Hindistan'da 320 yılına doğru yerleşen ulusal Gupta sülalesi (IV.yy.-VI.yy.) ülkede büyük çapta bir siyasal birlik kurmaya girişti ve bunda başarılı oldu: Birliğin sağlanmasından sonra, Hindistan'da kültür ve sanat alanında o güne kadar varolmayan bir gelişme görüldü.

HEYKELCİLİK

Gupta dönemi heykelciği daha çok insan bedenini görüntülemeye yönelmiştir; Budha ya da daha seyrek olarak Brahma tanrıları, hep zengin giysiler ve süsler içinde insan olarak canlandırılmıştır. Yaklaşık V.yy'dan sonra Budhalar, Yunan-Budha üslubunun kumaş kıvrımlarını işleme biçiminden de yararlanılarak, bedenin bütün oylumlarını gözler önüne serecek biçimde, saydam ve ince bir musline örtülmeye başlandı. Gupta üslubundaki Budhaların pek çoğunda bu kumaşın kullanıldığı göze çarpar. Gupta üslubundaki heykellerin en güzelleri, Hint sanatıyla ilgili inceleme kitaplarında (şastra) açıklanan ölçülere uyularak dengeli ve uyumlu biçimler oluşturulduğunu gösteren örneklerdir. Yunan-Budha üslubuna özgü haleler de zamanla gelişerek efendilerin başlarının arkasında ve omuzlarında, çok sayıda dekoratif motiflerle süslü dev bir çembere dönüştü.

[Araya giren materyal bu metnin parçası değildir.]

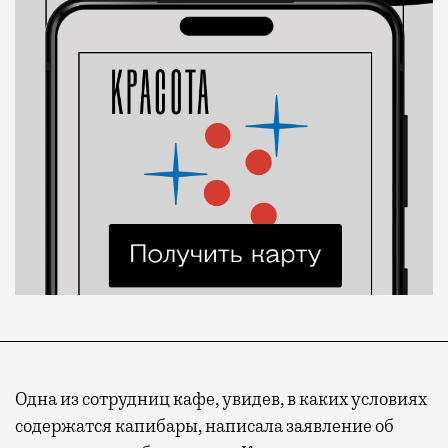
Одна из сотрудниц кафе, увидев, в каких условиях
содержатся капибары, написала заявление об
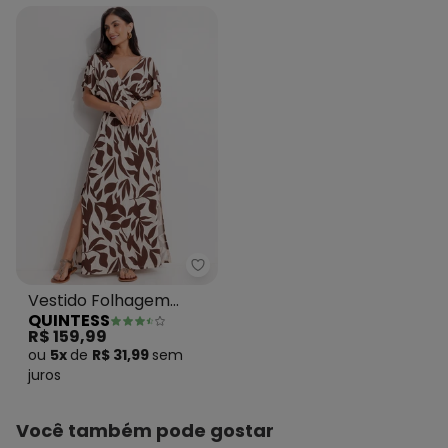
Quintess - Vestido Folhagem M
Vestido Folhagem
QUINTESS
Marrom em Malha de
R$ 159,99
Viscose
ou
5x
de
R$ 31,99
sem
juros
Você também pode gostar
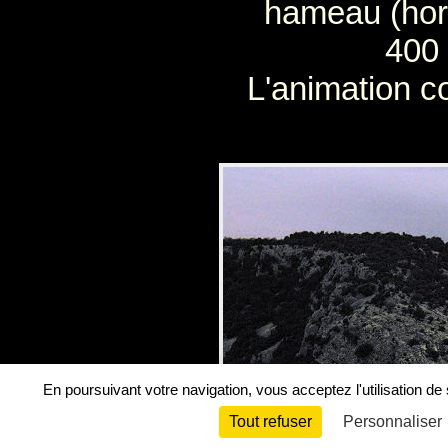
hameau (hor
400 
L'animation co
En poursuivant votre navigation, vous acceptez l'utilisation de
Tout refuser
Personnaliser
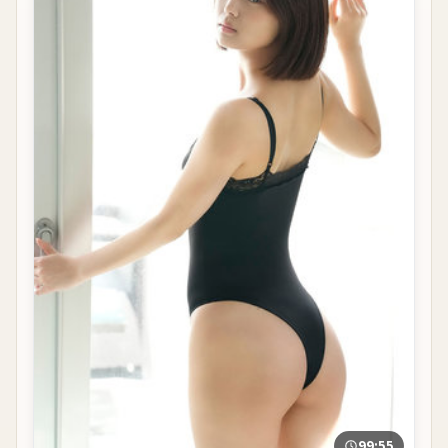
99:55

Budhacılık ve brahmacılıkla ilgili sahnelerde, ikinci dereceden kişilerin gövdelerinin üst bölümleri çıplak, alt bölümleri uzun bir eteklikle örtülüydü (Ajanta, Deogarth); çoğunlukla başları da ağır ve karmaşık süslerle bezenirdi. VI. ve VII. yy'lara doğru, figürlerin kalınlaştığı görüldü. yapıtlardaki orantılı hesaplamaya yönelik matematik kuralları da giderek çoğaldı ve belirli bir düzen kazandı.

MİMARLIK

Mimarlık doruk noktasına Gupta döneminde ulaştı. Bu dönemde belli bir tapınak modeli (küçük sançi tapınağı) benimsendi. Daha sonraki dönemlerde planda küçük bir değişiklik yapıldı. Söz konusu tapınak, tek bir dikdörtgen bloktan oluşuyordu (Garbha Griha); bu taştan yapılma basit cella 'nın önünde de hipostil (tavanı sütunlar üstüne oturan) bir yapı (mandapa) yeralıyordu. Hint üslubunun geçirdiği son evriminin belirgin örneğini oluşturan bu tapınakta, dikdörtgen bir tabandan, sekizgen gövdeli sütunlar yükseliyordu.

Gupta sülalesi döneminde, mimarlık alanında pek çok mimarlık öğesi ortaya çıktı ve geliştirildi: Vimana, gopura (süslerle dolu çok katlı çatılar) ve çikhara.